She joined the practice of Elliott P. Joslin in 1924 and was immediately assigned the care of children with diabetes. She felt her greatest contribution to the field of diabetes was her work delineating the heredity, stages and treatment of type 1 diabetes, “although the pregnancy work was more spectacular.” White wrote Diabetes in Childhood and Adolescence in 1934, and played an integral role in the establishment and operation of The Clara Barton Birthplace Camp for Diabetic Girls, often driving 65 miles to reach the camp after a full day of work.
She began her pioneering research on pregnancy in the late 1930s and soon showed the importance of strict blood glucose control and early delivery in ensuring the healthy delivery of newborns. In 1949, she introduced the White Classification of Diabetic Pregnancies, which classified patients according to their level of risk and tailored their treatment protocol accordingly. Levels of risk were determined by age at onset, duration, presence of atherosclerotic vascular disease and renal complications. In 1968, she added proliferative retinopathy to the risk factors. This classification was widely adopted and allowed doctors to partially predict the course of a woman with diabetes during pregnancy and the chances of newborn survival.

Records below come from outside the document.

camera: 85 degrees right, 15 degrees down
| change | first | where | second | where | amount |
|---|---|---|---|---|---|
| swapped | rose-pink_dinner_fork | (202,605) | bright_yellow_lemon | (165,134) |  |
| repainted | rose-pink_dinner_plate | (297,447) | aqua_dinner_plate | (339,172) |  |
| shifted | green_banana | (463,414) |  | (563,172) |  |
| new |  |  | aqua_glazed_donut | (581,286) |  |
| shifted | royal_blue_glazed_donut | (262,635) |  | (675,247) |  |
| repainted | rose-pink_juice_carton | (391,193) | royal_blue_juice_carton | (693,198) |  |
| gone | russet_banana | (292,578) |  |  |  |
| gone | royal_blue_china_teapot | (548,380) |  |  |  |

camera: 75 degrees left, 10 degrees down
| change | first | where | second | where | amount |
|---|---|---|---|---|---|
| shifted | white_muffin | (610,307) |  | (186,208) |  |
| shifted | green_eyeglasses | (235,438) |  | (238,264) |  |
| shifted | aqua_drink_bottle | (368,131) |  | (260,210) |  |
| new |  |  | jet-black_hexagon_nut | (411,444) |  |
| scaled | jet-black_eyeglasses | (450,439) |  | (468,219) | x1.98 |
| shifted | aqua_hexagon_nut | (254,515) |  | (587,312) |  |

White advocated the importance of close supervision during pregnancy by a small obstetric and diabetic team, a concept that is still practiced today at the Pregnancy Clinic, a joint collaboration between The Joslin Clinic and Beth Israel Deaconess Medical Center.

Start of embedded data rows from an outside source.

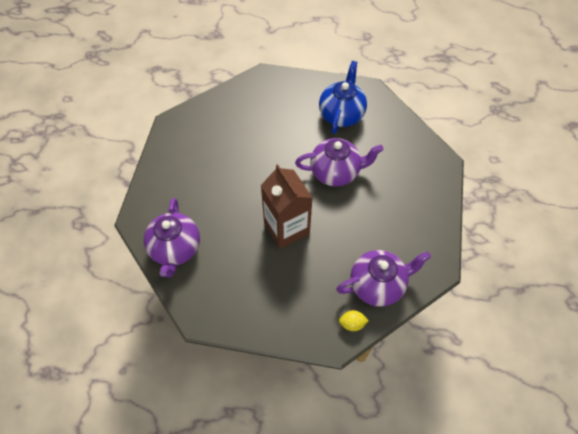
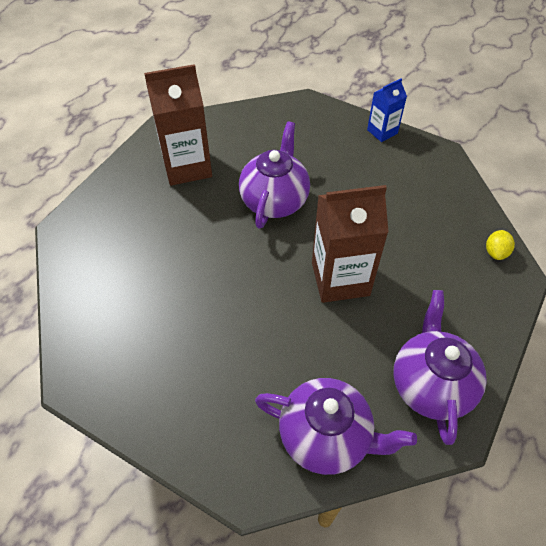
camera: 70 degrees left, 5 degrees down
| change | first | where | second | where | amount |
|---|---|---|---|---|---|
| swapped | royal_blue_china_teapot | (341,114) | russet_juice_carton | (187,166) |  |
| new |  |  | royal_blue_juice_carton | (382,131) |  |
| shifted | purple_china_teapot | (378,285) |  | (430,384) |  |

When White began working at Joslin, the fetal success rate was 54 percent; when she retired in 1974, it would be over 90 percent. During her 50 years of work, White managed the deliveries of over 2200 women with diabetes and the supervision of some 10,000 cases of type 1 diabetes. After her retirement, she continued to work on the emotional problems of young people with diabetes.
She was the first woman to be invited to give the Banting Memorial Lecture and to receive the Banting Medal, the highest scientific award of the American Diabetes Association. Hobart and William Smith College cited her as one of the 12 outstanding women physicians of the world.
White died of a heart attack on December 16, 1989.